GLACIER TABLES ACCOUNTED FOR.

Almost all glaciers present examples of such tables; but no glacier with which I am acquainted exhibits them in greater number and perfection than the Unteraar glacier, near the Grimsel. Vast masses of granite are thus poised aloft on icy pedestals; but a limit is placed to their exaltation by the following circumstance. The sun plays obliquely upon the table all day; its southern extremity receives more heat than its northern, and the consequence is, that it dips towards the south. Strictly speaking, the plane of the dip rotates a little during the day, being a little inclined towards the east in the morning, north and south a little after noon, and inclined towards the west in the evening; so that, theoretically speaking, the block is a sun-dial, showing by its position the hour of the day. This rotation is, however, too small to be sensible, and hence the dip of the stones upon a glacier sufficiently exposed to the sunlight, enables us at any time to draw the meridian line along its surface. The inclination finally becomes so great that the block slips off its pedestal, and begins to form another, while the one which it originally occupied speedily disappears, under the influence of sun and air. [Fig. 20] represents a typical section of a glacier-table, the sun's rays being supposed to fall in the direction of the shading lines.

TYPE "TABLE."

Stones of a certain size are always lifted in the way described. A considerable portion of the heat which a large block receives is wasted by radiation, and by communication to the air, so that the quantity which reaches the ice beneath is trifling. Such a mass is, of course, a protector of the ice beneath it. But if the stone be small, and dark in colour, it absorbs the heat with avidity, communicates it quickly to the ice with which it is in contact, and consequently sinks in the ice. This is also the case with bits of dirt and the finer fragments of débris; they sink in the glacier. Sometimes, however, a pretty thick layer of sand is washed over the ice from the moraines, or from the mountain-sides; and such sand-layers give birth to ice-cones, which grow to peculiarly grand dimensions on the Lower Aar glacier. I say "grow," but the truth, of course, is, that the surrounding ice wastes, while the portion underneath the sand is so protected that it remains as an eminence behind. At first sight, these sand-covered cones appear huge heaps of dirt, but on examination they are found to be cones of ice, and that the dirt constitutes merely a superficial covering.
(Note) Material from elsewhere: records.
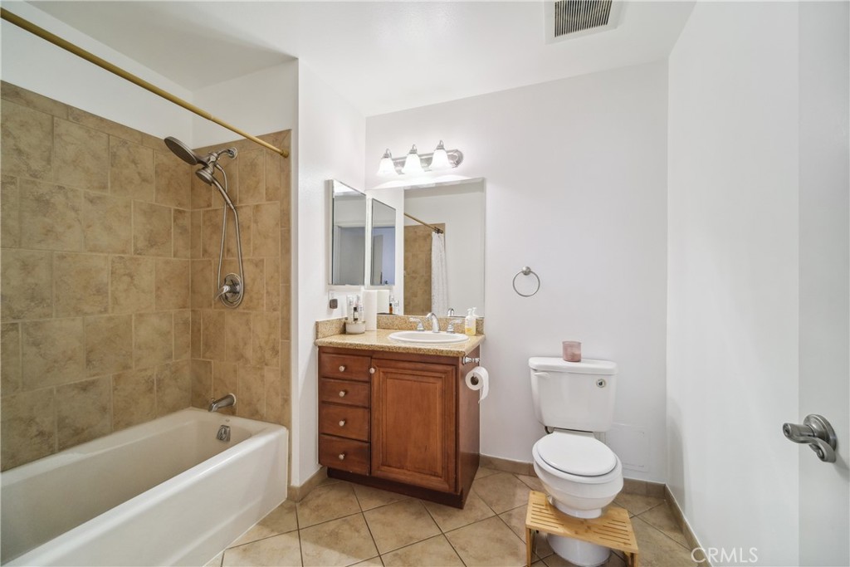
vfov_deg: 81.2
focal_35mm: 14
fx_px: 331
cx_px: 425
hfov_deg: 104.2
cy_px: 284
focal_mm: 9
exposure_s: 1/10
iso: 400
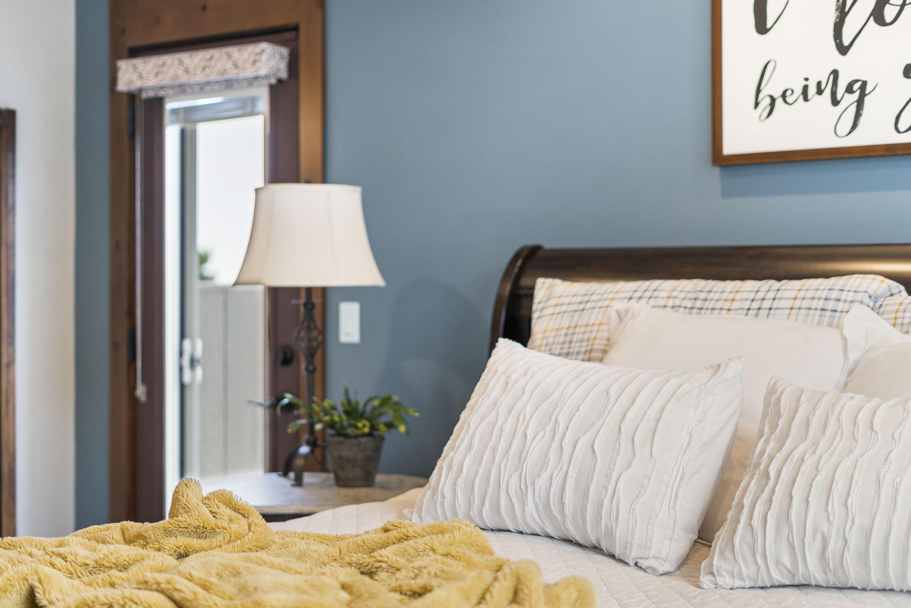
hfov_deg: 35.0
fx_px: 1442
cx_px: 473
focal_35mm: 57
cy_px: 346
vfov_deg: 23.8
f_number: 1.8
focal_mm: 50
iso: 250
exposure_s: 1/125
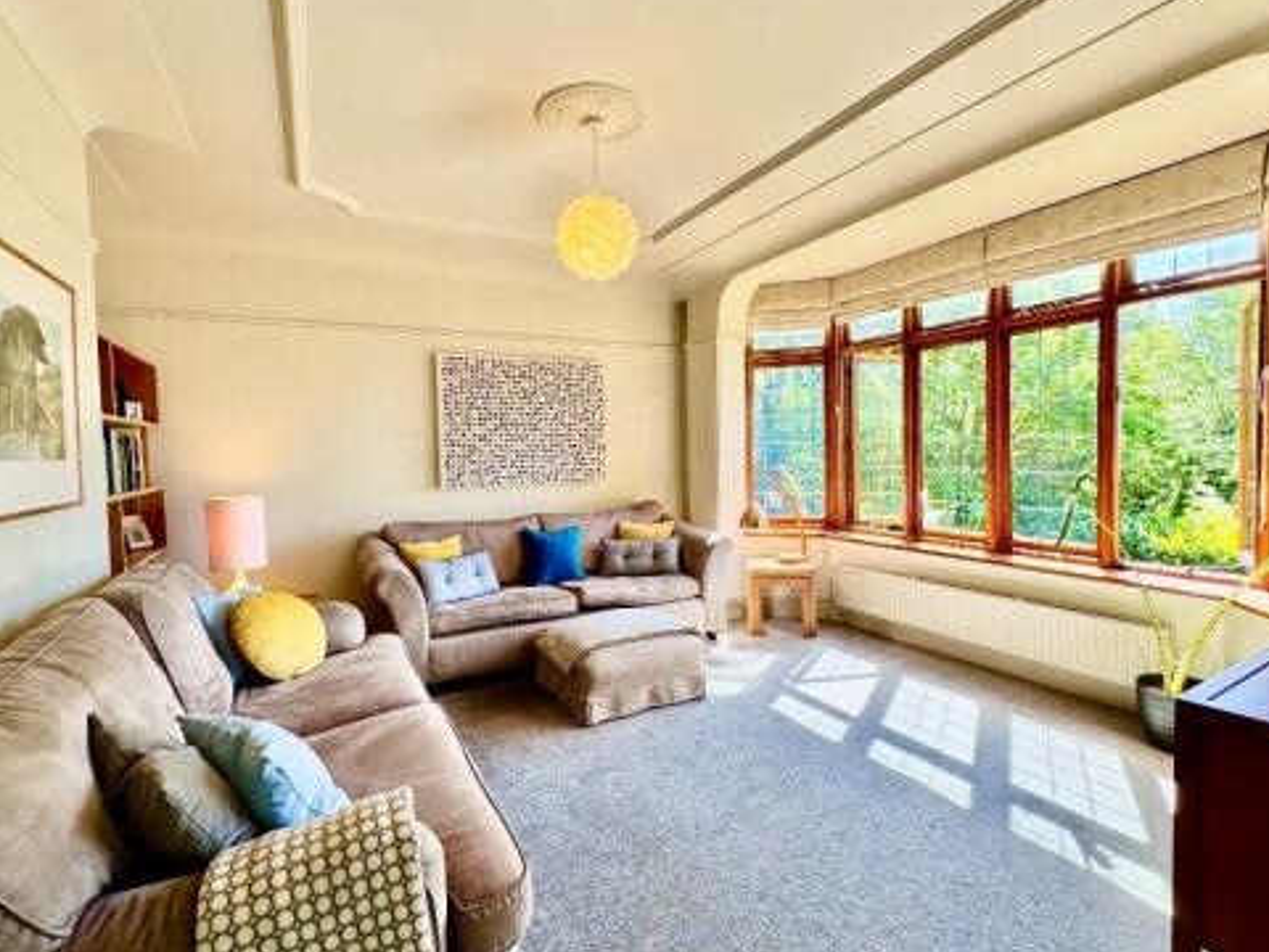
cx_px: 641
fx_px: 623
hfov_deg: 91.0
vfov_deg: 74.7
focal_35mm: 17
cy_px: 477
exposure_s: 1/103
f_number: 2.2
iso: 40
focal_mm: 2.22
Turn we now to the moraines. Protecting, as they do, the ice from waste, they rise, as might be expected, in vast ridges above the general surface of the glacier. In some cases the surrounding mass has been so wasted as to leave the spines of ice which support the moraines forty or fifty feet above the general level of the glacier. I should think the moraines of the Mer de Glace about the Tacul rise to this height. But lower down, in the neighbourhood of the Echelets, these high ridges disappear, and nought remains to mark the huge moraine but a strip of dirt, and perhaps a slight longitudinal protuberance on the surface of the glacier. How have the blocks vanished that once loaded the moraines near the Tacul? They have been swallowed in the crevasses which intersect the moraines lower down; and if we could examine the ice at the Echelets we should find the engulfed rocks in the body of the glacier.

MORAINES ENGULFED AND DISGORGED.

Cases occur, wherein moraines, after having been engulfed, and hidden for a time, are again entirely disgorged by the glacier. Two moraines run along the basin of the Talèfre, one from the Jardin, the other from an adjacent promontory, proceeding parallel to each other towards the summit of the great ice-fall. Here the ice is riven, and profound chasms are formed, in which the blocks and shingle of the moraines disappear. Throughout the entire ice-fall the only trace of the moraines is a broad dirt-streak, which the eye may follow along the centre of the fall, with perhaps here and there a stone which has managed to rise from its frozen sepulchre. But the ice wastes, and at the base of the fall large masses of stone begin to reappear; these become more numerous as we descend; the smaller débris also appears, and finally, at some distance below the fall, the moraine is completely restored, and begins to exercise its protecting influence; it rises upon its ridge of ice, and dominates as before over the surface of the glacier.

TRANSPARENCY OF ICE UNDER THE MORAINES.

The ice under the moraines and sand-cones is of a different appearance from that of the surrounding glacier, and the principles we have laid down enable us to explain the difference. The sun's rays, striking upon the unprotected surface of the glacier, enter the ice to a considerable depth; and the consequence is, that the ice near the surface of the glacier is always disintegrated, being cut up with minute fissures and cavities, filled with water and air, which, for reasons already assigned, cause the glacier, when it is clean, to appear white and opaque. The ice under the moraines, on the contrary, is usually dark and transparent; I have sometimes seen it as black as pitch, the blackness being a proof of its great transparency, which prevents the reflection of light from its interior.